WHAT NEEDS TO BE DONE>
Which lines in the data below contain the word "more", with case counting? Find each one and copy it out in full.

[Quiz items based on charts]
════

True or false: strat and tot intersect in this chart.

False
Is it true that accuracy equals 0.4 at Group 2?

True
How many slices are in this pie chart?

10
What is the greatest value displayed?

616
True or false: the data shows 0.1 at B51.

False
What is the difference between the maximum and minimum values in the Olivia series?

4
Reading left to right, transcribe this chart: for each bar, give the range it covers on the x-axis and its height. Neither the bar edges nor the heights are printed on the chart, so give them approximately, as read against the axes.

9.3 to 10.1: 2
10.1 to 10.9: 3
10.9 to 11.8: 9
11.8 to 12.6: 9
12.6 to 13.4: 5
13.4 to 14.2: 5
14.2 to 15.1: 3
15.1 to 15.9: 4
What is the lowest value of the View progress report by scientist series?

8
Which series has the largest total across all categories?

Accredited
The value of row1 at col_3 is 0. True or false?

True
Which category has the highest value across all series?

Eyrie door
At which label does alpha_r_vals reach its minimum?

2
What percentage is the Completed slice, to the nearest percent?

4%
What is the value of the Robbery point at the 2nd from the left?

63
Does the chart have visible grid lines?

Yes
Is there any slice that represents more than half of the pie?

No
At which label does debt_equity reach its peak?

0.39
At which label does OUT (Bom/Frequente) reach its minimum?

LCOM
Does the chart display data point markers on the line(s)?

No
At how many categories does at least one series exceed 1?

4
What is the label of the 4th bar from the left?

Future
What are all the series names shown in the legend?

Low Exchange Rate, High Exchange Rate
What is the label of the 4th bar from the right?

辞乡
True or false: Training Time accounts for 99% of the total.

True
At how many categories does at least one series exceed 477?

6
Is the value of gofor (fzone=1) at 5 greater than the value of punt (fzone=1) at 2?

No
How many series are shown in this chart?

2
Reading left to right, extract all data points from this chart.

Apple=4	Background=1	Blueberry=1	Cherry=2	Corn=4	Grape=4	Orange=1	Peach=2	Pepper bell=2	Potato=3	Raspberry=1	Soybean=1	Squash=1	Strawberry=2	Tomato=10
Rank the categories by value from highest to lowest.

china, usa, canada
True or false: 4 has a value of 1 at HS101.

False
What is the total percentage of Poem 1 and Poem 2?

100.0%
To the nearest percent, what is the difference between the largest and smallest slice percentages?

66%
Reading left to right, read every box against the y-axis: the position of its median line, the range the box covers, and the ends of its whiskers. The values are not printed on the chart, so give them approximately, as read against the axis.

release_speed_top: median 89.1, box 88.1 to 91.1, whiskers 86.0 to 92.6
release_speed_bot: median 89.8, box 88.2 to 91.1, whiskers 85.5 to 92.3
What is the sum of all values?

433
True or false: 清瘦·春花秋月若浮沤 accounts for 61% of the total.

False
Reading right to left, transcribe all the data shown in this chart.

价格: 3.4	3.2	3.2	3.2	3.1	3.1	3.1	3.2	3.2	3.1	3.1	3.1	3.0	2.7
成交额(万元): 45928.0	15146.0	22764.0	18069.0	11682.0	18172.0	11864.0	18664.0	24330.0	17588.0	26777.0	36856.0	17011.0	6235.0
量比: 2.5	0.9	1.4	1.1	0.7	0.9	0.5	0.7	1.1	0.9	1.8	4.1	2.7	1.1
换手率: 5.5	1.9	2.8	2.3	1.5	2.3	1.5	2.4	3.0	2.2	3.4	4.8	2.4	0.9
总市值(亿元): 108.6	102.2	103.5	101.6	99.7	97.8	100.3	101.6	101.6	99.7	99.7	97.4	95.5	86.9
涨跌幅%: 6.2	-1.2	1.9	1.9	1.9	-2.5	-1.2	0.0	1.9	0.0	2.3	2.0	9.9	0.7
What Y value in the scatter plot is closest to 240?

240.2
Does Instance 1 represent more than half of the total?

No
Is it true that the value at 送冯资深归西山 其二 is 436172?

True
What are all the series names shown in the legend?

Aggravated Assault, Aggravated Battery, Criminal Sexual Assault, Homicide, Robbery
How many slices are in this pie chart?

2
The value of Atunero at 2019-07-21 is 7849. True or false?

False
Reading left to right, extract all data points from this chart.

════

RESPONSE BELOW>
Is there any slice that represents more than half of the pie?
Does Instance 1 represent more than half of the total?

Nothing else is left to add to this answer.